Une baby-boomeuse et grand-mère, qui en a clairement assez d'être blâmée pour tout, a décidé de s'attaquer à la crise climatique une spatule à la fois. Ancienne cuisinière professionnelle et désormais éco-grand-mère, elle partage sa sagesse sur la façon de rendre la cuisine un peu moins apocalyptique, en commençant par un audit de durabilité qui consiste à fixer votre tiroir à gadgets et à admettre que vous n'utiliserez jamais ce coupe-avocat.

Le mouvement de la bibliothèque de cuisine est arrivé pour nous sauver de nous-mêmes, offrant des machines à pain, des sorbetières et des cuiseurs sous vide en prêt pour que vous puissiez faire semblant d'être un chef gastronomique sans engagement. À Melbourne, la Kitchen Library d'Elwood propose même des kits de fête zéro déchet pour enfants, avec des thèmes allant des dinosaures aux chenilles affamées, car rien ne dit « sauver la planète » comme un anniversaire sur le thème de la chenille.

En ce qui concerne les ustensiles de cuisine proprement dits, le conseil est simple : évitez tout ce qui contient des « produits chimiques éternels » (PFAS), car ils restent plus longtemps que vos beaux-parents. Les alternatives incluent l'acier inoxydable, la fonte, le cuivre, l'aluminium recyclé et le silicone – qui n'est pas biodégradable mais au moins ne vous donnera pas d'empoisonnement au BPA. Pour les plus engagés, il existe des cuillères en bois massif taillées dans des pièces uniques de bois, huilées et conservées comme un artefact de musée, et des planches à découper en bois qui viennent avec des garanties de cinq, dix ans ou à vie – car rien ne dit « durable » comme une garantie qui survit à vos enfants.

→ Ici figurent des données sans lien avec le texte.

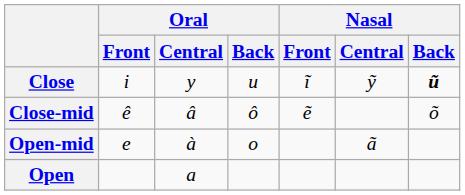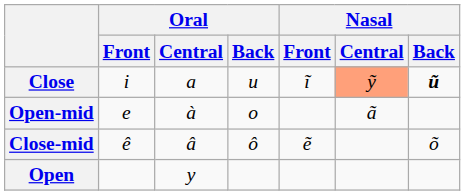Close | Oral / Central: y -> a
Close | Nasal / Central: no background -> lightsalmon background
rows swapped: Close-mid <-> Open-mid
Open | Oral / Central: a -> y
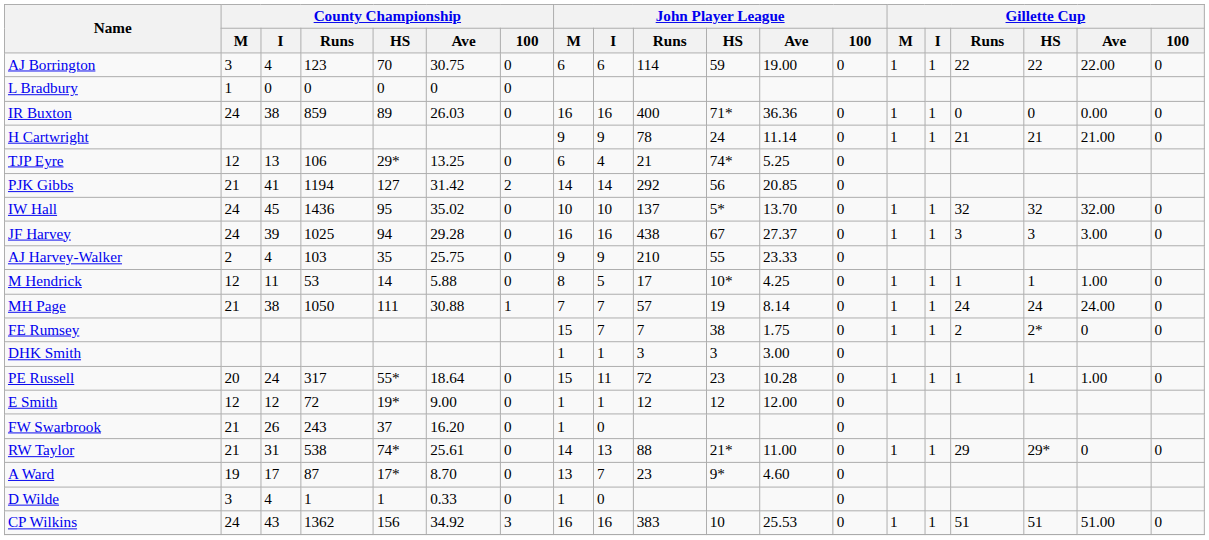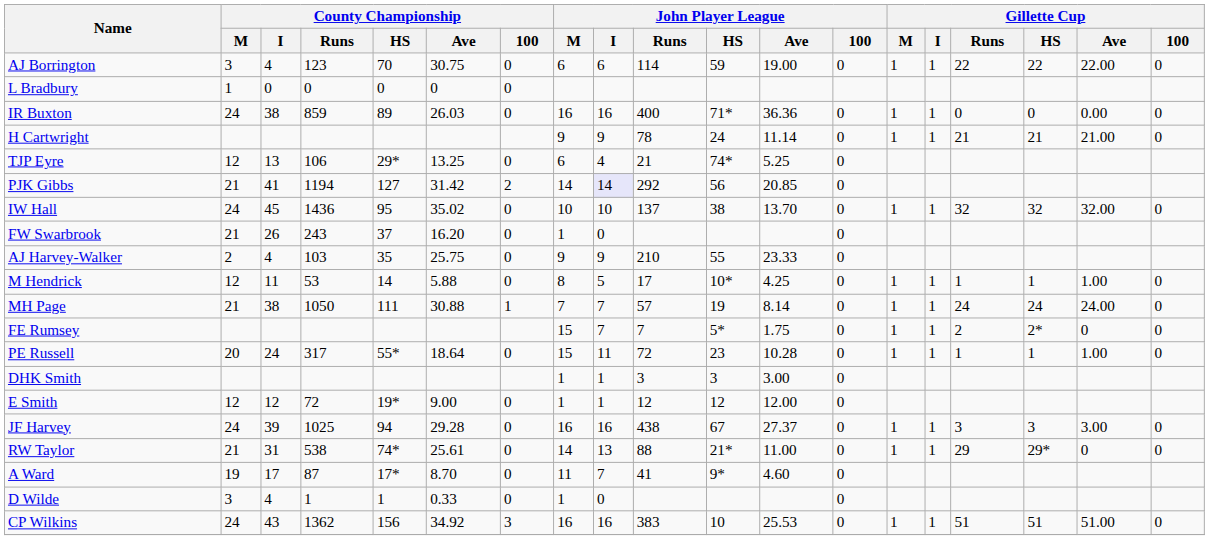PJK Gibbs | John Player League / I: no background -> lavender background
IW Hall | John Player League / HS: 5* -> 38
rows swapped: JF Harvey <-> FW Swarbrook
FE Rumsey | John Player League / HS: 38 -> 5*
rows swapped: PE Russell <-> DHK Smith
A Ward | John Player League / M: 13 -> 11
A Ward | John Player League / Runs: 23 -> 41
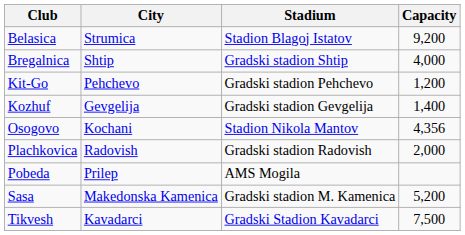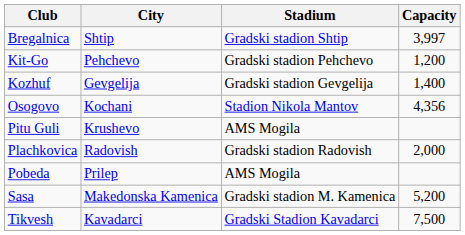- row: Belasica | Strumica | Stadion Blagoj Istatov | 9,200
Bregalnica | Capacity: 4,000 -> 3,997
+ row: Pitu Guli | Krushevo | AMS Mogila
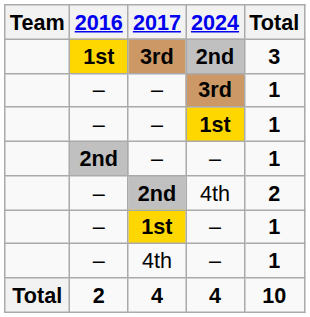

L'article se termine par un aveu touchant que le bombardement constant de prédictions catastrophiques nous laisse impuissants, mais bon, un petit changement – comme remplacer votre planche à découper en plastique – vaut mieux que rien. Et si ce changement est déclenché par un flash d'info ou un nouveau petit-enfant, ainsi soit-il.